**RT-2 (Robotics Transformer 2)** is a breakthrough Vision-Language-Action model announced by Google DeepMind in July 2023 (paper 'RT-2: Vision-Language-Action Models Transfer Web Knowledge to Robotic Control', Brohan et al., arXiv:2307.15818). The successor to RT-1, but unlike RT-1 (which was a specialized 35M-parameter transformer trained exclusively on robotic data), RT-2 **co-trains** a massive pretrained Vision-Language Model (PaLI-X 55B or PaLM-E 12B) on a **mixed dataset** of web data (~10B image-text pairs) + robotic data from RT-1 (~130k episodes).
The key innovation: **actions as tokens**. RT-2 discretizes the robot's action space (6-DOF end-effector translation/rotation + gripper) into 256 bins per dimension and treats them as **additional tokens in the VLM's vocabulary**. This lets the model uniformly generate the 'answer' as a sequence of tokens — whether textual (VQA) or a robot action. This approach enables **emergent capabilities**: RT-2 can perform semantic tasks requiring chain-of-thought reasoning ('Move banana to the sum of two and one' → count the items, find '3' as the answer, approach the third object) that are absent from the training data.

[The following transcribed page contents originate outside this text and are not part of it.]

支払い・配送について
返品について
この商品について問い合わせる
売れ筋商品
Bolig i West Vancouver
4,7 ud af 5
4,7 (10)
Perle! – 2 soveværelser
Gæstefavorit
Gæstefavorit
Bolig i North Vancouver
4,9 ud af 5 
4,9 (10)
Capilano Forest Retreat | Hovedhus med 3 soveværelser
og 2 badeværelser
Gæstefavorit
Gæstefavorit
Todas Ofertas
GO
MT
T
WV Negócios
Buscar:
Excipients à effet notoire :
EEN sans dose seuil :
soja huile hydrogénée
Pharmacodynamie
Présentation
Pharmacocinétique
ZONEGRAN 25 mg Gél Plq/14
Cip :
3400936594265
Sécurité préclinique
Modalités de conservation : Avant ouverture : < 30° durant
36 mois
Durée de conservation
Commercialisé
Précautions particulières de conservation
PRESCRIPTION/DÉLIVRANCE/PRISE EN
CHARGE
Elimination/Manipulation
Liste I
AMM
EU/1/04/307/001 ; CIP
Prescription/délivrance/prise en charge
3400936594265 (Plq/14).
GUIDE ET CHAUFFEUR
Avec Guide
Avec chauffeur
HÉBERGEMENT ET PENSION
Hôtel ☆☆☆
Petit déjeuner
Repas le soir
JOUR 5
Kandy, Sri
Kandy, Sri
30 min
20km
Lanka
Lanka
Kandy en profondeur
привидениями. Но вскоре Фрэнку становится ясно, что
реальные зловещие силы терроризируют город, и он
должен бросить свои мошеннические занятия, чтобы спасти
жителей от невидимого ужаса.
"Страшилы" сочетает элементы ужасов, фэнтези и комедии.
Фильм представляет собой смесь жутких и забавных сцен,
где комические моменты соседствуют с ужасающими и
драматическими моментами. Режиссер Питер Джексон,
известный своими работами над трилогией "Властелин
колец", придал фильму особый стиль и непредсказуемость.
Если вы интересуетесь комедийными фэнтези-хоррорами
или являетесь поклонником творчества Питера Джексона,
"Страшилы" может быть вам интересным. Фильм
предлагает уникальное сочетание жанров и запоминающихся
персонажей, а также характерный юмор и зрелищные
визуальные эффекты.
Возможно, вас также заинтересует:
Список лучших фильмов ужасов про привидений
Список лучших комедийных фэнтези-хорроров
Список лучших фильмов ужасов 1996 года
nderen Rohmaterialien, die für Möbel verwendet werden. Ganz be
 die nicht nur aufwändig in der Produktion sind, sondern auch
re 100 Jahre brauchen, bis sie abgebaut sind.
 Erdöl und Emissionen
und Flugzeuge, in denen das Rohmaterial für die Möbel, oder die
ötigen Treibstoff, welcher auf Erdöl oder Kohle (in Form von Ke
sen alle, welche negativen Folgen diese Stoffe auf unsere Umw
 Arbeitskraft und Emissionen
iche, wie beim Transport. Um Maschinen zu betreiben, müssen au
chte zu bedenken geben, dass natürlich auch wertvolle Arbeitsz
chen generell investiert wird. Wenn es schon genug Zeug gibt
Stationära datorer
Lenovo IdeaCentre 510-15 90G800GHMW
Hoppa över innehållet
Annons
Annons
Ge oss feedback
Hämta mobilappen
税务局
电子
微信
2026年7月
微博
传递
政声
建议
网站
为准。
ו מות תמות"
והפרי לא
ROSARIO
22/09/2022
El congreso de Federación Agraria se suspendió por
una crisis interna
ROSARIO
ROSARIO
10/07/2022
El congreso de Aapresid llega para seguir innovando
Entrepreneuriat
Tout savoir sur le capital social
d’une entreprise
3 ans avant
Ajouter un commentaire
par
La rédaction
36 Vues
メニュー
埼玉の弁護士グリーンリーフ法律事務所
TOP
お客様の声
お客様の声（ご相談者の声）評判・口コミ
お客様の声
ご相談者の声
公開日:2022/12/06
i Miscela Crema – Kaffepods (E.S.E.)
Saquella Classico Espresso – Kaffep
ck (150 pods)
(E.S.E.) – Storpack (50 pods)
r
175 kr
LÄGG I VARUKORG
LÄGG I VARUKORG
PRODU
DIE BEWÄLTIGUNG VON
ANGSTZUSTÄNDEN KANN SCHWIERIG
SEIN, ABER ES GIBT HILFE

Results: RT-2 achieves **62% success in generalization scenarios** (novel objects, novel instructions, novel backgrounds) vs. 32% for RT-1. Experiments were run on Everyday Robots mobile manipulators (a Google internal project — discontinued since 2023) and Franka. RT-2 **is not open source** — Google DeepMind only released a checkpoint of a small replication version, with no full PaLI-X/PaLM-E weights. Successors: **RT-X / Open X-Embodiment** (October 2023, cross-embodiment generalization), **Gemini Robotics** (March 2025, Apptronik Apollo integration).
RT-2 launched the era of 'foundation models for robotics' and influenced an entire generation of subsequent models: OpenVLA (Stanford/Berkeley, open-source replication), π0 (Physical Intelligence), Octo (Berkeley), CogACT. Most VLAs from 2024-2026 inherit the 'tokens as actions' architecture from RT-2.